Exercise: Please reproduce the following records exactly as they appear.

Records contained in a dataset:
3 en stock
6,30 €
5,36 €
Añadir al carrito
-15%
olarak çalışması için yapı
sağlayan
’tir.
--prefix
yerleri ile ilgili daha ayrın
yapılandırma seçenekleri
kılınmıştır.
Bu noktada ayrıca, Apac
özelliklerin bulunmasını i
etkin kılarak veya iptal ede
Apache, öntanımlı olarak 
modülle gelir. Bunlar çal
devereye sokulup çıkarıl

Answer to the problem:
3 en stock
6,30 €
5,36 €
Añadir al carrito
-15%
olarak çalışması için yapı
sağlayan
’tir.
--prefix
yerleri ile ilgili daha ayrın
yapılandırma seçenekleri
kılınmıştır.
Bu noktada ayrıca, Apac
özelliklerin bulunmasını i
etkin kılarak veya iptal ede
Apache, öntanımlı olarak 
modülle gelir. Bunlar çal
devereye sokulup çıkarıl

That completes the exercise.